As for the two contested pending cases, both present fascinating and important legal issues. In the first, students successfully persuaded the Court to grant the client an eighteen-month sentence reduction. This victory was an uphill battle. Both Probation and the government initially concluded that the client was ineligible for relief. Students nonetheless persuaded Probation to change its position, and the government then conceded eligibility after reading the students’ motion.

The student team argued that our client’s sentence should be reduced to account for dramatic changes in sentencing law that robbed him of the benefit of his earlier bargain, among other things. Years before we began representing him, our client received an agreed 150-month sentence in exchange for the government dropping additional charges that could have led to a thirty-year mandatory minimum sentence. The student team argued that our client was eligible for relief under a recent Supreme Court case, contrary to the government’s claims. Clinic students extensively researched the legal issues, documented our client’s post-sentencing success in prison, worked closely with our Clinic’s social worker, delved into the social science of age and recidivism, and drafted the motion.

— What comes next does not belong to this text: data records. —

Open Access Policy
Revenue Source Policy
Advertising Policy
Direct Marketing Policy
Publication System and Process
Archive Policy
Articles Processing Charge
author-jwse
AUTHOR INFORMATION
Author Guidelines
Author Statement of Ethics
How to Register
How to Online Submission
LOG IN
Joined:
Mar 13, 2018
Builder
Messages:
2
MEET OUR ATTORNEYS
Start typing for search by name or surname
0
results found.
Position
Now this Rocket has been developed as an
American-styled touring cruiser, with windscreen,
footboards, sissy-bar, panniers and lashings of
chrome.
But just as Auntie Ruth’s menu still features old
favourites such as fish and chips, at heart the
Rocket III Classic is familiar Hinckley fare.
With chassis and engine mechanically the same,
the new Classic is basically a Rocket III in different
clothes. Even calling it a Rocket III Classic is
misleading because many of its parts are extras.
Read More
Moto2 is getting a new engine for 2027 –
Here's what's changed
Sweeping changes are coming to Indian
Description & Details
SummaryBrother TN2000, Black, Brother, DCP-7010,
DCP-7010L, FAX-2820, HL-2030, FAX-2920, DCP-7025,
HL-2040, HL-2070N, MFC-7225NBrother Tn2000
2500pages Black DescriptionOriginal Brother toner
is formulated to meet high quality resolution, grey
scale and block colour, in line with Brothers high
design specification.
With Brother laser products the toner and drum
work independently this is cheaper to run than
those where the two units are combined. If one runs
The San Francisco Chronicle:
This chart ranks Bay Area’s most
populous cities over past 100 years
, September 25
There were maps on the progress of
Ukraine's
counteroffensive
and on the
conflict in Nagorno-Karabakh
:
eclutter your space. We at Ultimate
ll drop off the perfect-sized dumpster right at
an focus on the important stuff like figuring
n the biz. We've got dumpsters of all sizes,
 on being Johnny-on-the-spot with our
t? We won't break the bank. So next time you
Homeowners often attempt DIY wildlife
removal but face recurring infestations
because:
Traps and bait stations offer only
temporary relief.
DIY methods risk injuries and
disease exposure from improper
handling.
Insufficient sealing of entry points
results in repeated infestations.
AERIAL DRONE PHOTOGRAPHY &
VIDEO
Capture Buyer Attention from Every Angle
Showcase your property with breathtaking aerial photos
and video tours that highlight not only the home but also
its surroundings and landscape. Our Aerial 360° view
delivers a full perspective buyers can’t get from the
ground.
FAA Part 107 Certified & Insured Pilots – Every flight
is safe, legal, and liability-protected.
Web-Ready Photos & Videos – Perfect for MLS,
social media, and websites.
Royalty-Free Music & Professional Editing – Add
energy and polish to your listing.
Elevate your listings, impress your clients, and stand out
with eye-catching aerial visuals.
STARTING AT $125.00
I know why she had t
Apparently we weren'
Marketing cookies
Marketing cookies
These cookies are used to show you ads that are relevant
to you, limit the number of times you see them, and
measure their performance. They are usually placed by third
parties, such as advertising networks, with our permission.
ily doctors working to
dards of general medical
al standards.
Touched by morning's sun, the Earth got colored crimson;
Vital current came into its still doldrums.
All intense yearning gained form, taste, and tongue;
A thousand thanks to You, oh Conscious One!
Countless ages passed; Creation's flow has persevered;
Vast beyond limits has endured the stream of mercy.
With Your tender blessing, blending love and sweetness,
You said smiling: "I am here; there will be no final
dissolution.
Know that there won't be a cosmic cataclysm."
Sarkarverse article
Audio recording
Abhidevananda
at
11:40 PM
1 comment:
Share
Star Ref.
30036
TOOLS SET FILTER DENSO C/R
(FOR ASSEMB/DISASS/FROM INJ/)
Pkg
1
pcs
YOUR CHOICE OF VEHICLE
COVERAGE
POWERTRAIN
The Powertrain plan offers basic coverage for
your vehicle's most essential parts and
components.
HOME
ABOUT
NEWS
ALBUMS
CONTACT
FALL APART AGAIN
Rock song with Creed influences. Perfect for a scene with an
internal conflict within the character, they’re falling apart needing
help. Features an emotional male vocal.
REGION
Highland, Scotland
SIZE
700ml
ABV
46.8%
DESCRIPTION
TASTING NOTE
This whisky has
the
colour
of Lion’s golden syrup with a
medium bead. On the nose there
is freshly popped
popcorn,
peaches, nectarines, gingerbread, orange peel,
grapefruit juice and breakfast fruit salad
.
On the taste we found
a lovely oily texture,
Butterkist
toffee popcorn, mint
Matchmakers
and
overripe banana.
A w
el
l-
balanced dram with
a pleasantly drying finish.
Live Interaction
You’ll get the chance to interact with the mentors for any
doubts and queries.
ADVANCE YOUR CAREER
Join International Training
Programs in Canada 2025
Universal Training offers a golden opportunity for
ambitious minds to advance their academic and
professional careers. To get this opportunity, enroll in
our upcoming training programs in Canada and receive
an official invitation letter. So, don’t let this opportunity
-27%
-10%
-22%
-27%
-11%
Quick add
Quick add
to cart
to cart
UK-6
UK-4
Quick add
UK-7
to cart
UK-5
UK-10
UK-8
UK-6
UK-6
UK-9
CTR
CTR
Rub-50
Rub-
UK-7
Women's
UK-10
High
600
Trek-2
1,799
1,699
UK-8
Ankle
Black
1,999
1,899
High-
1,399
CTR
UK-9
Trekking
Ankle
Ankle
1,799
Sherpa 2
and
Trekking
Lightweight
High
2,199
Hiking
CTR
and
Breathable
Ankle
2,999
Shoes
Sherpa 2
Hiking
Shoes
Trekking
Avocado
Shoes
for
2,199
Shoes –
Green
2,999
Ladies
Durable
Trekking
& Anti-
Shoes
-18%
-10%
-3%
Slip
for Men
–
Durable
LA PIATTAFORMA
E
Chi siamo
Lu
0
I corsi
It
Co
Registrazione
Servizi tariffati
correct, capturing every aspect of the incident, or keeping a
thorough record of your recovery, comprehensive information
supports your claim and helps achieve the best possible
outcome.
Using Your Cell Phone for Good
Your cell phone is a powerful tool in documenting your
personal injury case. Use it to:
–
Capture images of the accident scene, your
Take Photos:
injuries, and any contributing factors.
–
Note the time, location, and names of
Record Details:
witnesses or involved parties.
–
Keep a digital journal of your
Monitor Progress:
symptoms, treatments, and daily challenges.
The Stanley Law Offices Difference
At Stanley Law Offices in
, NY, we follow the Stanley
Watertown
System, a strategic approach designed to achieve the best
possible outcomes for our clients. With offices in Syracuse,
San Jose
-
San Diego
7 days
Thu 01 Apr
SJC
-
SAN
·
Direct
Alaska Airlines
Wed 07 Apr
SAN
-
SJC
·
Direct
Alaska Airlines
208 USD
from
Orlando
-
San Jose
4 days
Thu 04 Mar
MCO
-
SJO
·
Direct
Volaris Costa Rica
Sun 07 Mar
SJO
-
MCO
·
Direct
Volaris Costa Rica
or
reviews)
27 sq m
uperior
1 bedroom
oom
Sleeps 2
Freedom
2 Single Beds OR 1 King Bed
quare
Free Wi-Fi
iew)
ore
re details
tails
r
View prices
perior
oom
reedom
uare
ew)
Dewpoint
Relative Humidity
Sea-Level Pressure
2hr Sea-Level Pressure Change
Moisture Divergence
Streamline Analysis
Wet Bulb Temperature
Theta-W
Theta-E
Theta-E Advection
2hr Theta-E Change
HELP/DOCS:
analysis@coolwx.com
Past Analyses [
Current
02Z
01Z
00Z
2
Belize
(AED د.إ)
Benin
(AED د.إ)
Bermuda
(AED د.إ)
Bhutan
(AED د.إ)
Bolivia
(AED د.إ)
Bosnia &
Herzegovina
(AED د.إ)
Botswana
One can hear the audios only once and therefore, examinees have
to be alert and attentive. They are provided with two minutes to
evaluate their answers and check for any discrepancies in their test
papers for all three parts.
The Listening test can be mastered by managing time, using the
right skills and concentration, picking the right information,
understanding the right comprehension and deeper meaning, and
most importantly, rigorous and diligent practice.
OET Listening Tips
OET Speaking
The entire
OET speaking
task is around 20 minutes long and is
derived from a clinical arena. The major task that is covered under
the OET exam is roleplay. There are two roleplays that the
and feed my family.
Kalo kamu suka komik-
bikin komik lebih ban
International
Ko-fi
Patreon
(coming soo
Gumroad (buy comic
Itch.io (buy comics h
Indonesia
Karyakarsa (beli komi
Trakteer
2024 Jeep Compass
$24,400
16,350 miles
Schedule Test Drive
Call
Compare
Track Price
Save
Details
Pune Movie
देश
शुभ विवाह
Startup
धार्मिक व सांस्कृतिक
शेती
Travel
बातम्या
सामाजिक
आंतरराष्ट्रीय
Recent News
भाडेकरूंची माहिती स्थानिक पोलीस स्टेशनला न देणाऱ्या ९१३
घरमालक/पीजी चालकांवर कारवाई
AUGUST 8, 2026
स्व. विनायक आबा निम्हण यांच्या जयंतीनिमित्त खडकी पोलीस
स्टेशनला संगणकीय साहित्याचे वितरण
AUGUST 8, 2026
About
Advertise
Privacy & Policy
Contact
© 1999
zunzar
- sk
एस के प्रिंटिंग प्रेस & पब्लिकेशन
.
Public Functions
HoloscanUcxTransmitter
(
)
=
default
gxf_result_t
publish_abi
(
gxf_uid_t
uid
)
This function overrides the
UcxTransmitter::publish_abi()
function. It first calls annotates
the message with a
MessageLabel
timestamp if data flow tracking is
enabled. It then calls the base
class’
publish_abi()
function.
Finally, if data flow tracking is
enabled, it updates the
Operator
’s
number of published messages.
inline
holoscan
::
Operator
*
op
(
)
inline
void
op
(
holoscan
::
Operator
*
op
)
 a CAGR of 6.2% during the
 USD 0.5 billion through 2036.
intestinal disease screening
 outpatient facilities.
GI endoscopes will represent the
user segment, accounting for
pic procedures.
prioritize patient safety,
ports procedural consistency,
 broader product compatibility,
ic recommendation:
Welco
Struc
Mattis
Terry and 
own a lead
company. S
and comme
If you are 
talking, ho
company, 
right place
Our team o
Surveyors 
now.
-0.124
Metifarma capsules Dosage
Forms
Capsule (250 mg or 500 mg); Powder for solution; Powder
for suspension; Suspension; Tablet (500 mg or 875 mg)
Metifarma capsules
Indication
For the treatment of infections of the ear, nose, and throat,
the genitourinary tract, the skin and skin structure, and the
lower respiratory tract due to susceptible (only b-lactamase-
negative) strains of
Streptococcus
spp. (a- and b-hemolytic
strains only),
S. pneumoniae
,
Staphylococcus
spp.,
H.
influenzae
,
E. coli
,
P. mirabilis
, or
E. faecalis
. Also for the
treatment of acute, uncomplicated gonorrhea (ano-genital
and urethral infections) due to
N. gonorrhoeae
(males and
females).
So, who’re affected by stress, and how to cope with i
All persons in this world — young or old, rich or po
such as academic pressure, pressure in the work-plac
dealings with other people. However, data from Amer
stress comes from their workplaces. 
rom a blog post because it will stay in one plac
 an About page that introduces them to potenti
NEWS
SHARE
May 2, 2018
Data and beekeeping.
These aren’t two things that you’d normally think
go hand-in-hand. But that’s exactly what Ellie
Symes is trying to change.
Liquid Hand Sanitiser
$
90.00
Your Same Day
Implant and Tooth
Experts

After reading the Clinic’s briefing, the Court quickly concluded that our client deserved a sentence reduction, highlighting the same points the students raised in their briefing. Among other things, the Court observed that our client had obtained jobs requiring “technical expertise and trust,” and “demonstrate[d] a strong network of family and friends who vouch for his character.” The team looks forward to celebrating our client’s freedom once he is released.

The second contested case raises a circuit split over our client’s eligibility for relief in the first place. Our motion argues that Seventh Circuit case law conclusively entitles our client to relief. The § 3553(a) factors likewise support reducing our client’s grossly unfair sentence—he was sentenced twice for the very same conduct. The original federal judge intended for our client to serve a 196-month sentence, but a subsequent state sentence added an unexpected twenty-four months on top of that. Clinic students investigated and documented the double-sentencing, strategized over how to frame the issue, researched the circuit split, and drafted the motion. If the Clinic’s motion is granted, our client will receive a twenty-five-month sentence reduction.

Advocacy in Stash House Cases

FCJC students under Professor Siegler’s supervision partnered with a team led by Professor Erica Zunkel and students in the Criminal and Juvenile Justice Clinic in filing a motion for compassionate release on behalf of a client currently serving a thirty-five-year sentence in a fake stash house case. This case builds on the Clinic’s prior federal impact litigation alleging unconstitutional racial discrimination in stash house cases in the Chicago area. The FCJC previously co-counseled cases on behalf of forty-three clients, nearly all of whom were released with time-served sentences. Additional people ensnared in the Chicago stash house operations were subsequently released thanks to compassionate release litigation led by Professor Zunkel.

Given these prior successes, the Clinics’ current client is one of just two people still serving a decades-long sentence for the stash house operation, which the federal government has now repudiated. He has already served seventeen years in federal prison. We are requesting his immediate release.

The Drugs on the Docket Podcast recently featured two episodes about the FCJC’s contributions to the stash house litigation. In Episode one , Professor Siegler discusses the Clinic’s pretrial litigation and how we ultimately helped shut down this racially discriminatory policing tactic nationwide. In Episode two , Professor Zunkel discusses the subsequent compassionate release litigation she led, which convinced judges to release eight other clients, most of whom were serving twenty-five-year sentences, sparing each approximately ten additional years in prison.